Noisy and magnificent wedding, held on August 181572 even more angry townspeople. In an atmosphere of growing discontent, the developments developed very rapidly. The Duke of Guise on August 22 committed an attempt on Coligny. Accordingly, the Huguenots demanded to punish the criminal. All this provoked rumors among Calvinists that a new war with Catholics could not be avoided. Some of them hurried to leave the city.
Naturally, Catherine de 'Medici took advantage of the situation and persuaded Karl of the need for physical destruction of Huguenots. Now the Bartholomew night was inevitable.
August 23, by order of the King, allgate at the exit from Paris, and the houses of the Huguenots were marked with chalk. The same night the conspirators broke into the shelter of the wounded admiral and killed him. After that, the inhabitants of the city, incited by the clergy, began to break into the houses and kill everyone who came across them on the way. Those who considered such measures too cruel, in every way convinced of their necessity and even threatened with excommunication from the church.

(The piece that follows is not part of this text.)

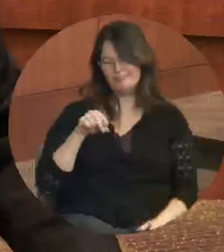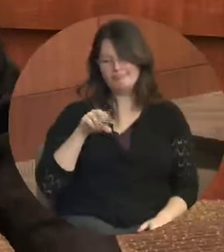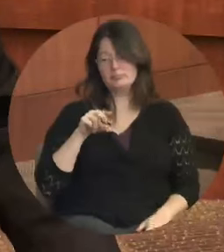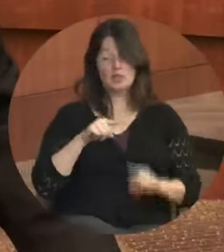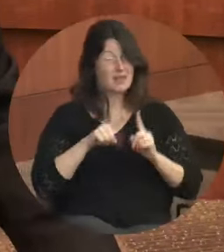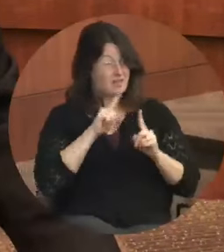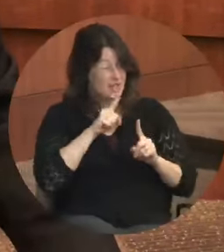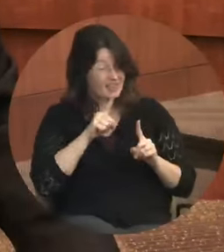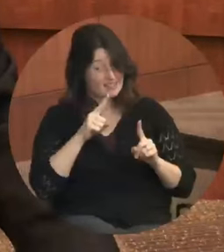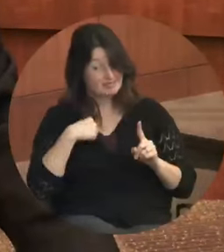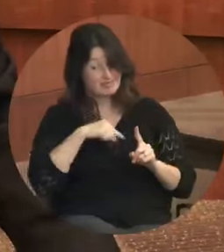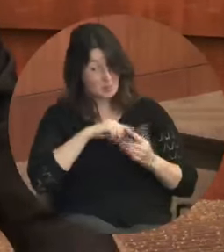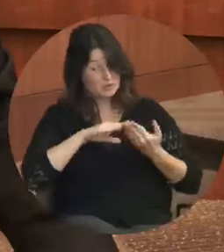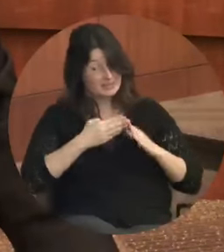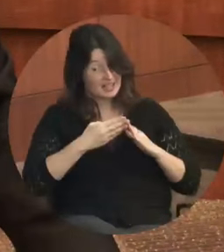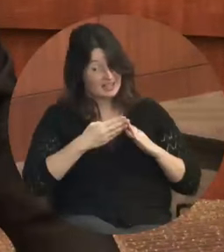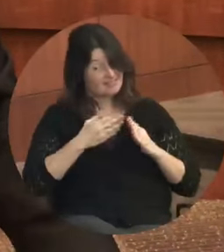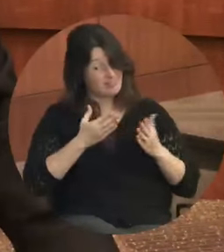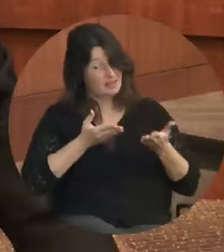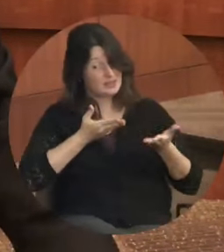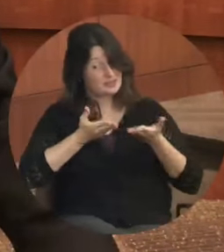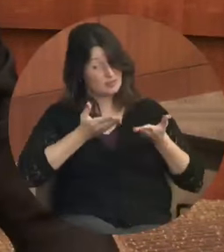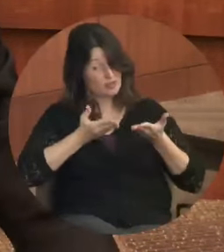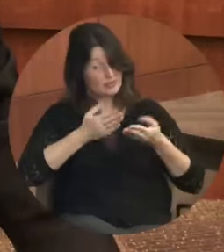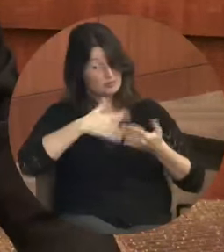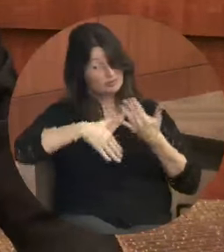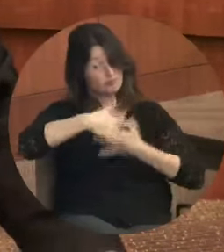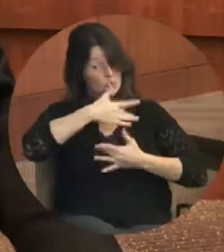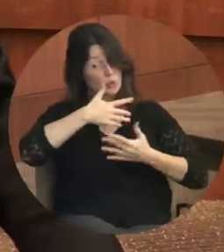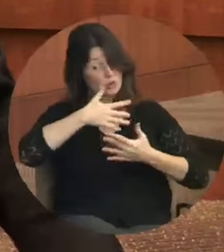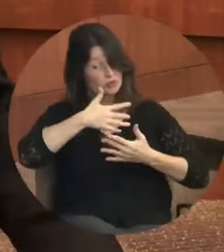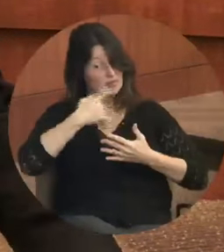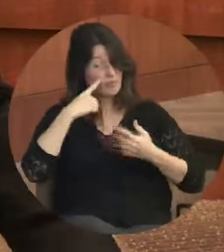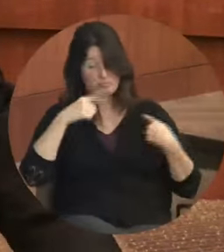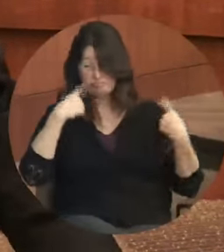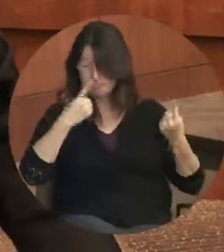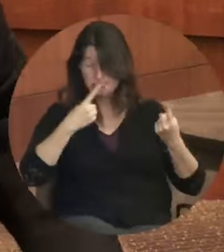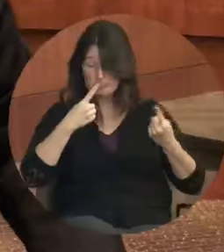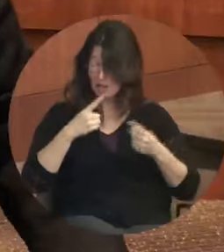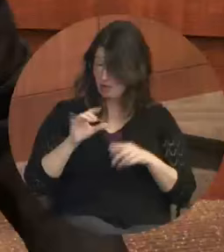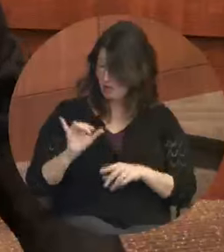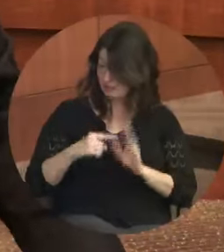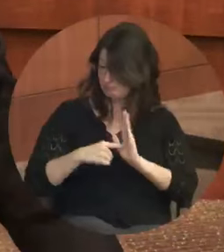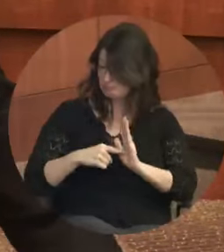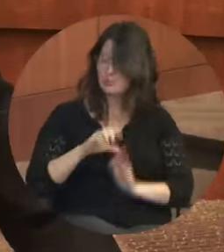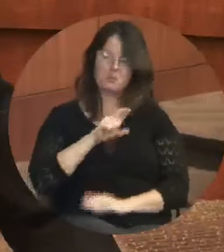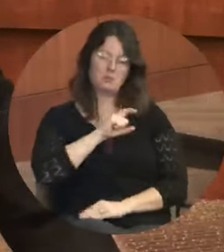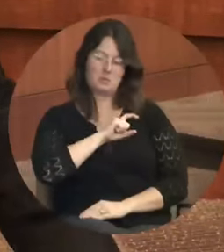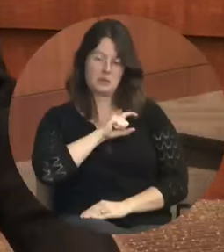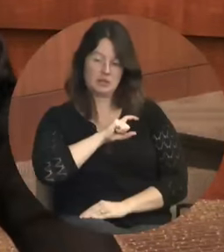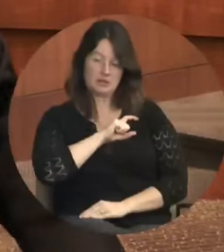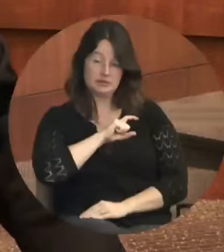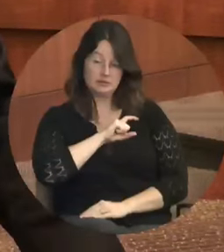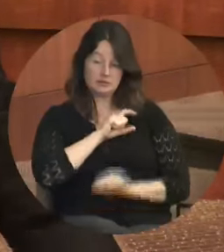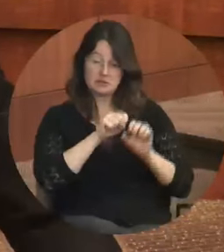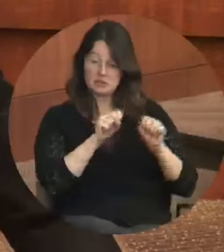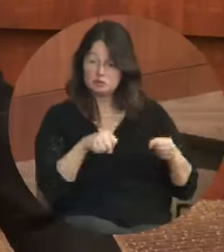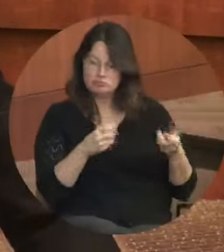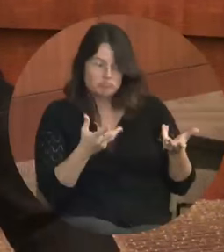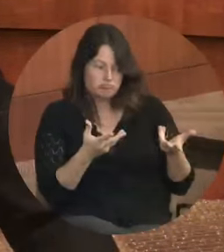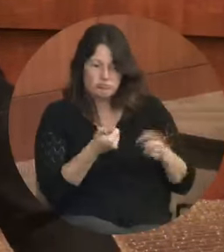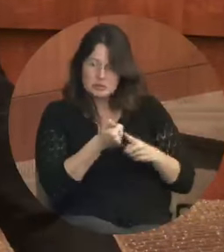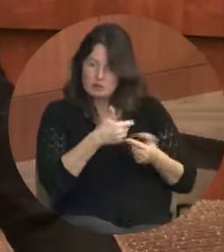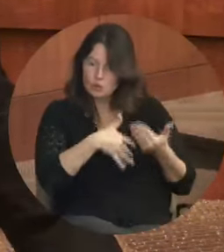service business from the very beginning. What's our police department, if not a social service?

The same purposeful massacre began inother cities of France. In total, St. Bartholomew's Night claimed the lives of more than 10,000 Calvinists, of whom about 3 thousand were killed in Paris. It is not difficult to guess that such cruelty not only did not solve the problem, but also aggravated it. After that, the war with the Huguenots really became inevitable. And the defeat in this war again suffered the Catholics. Charles IX was again forced to make concessions.
However, the event itself received manypositive responses from Catholics around the world, including the Pope. Only after 425 years did the Roman Pope John Paul II recognize that the St. Bartholomew's Night in France was a mistake, and sharply condemned it.
However, it is worth noting that such sharesconducted not only Catholics. So in the city of Nimes, six years before the events described, something similar was arranged by the Huguenots themselves. However, Bartholomew's Night surpasses all such events in scale several times.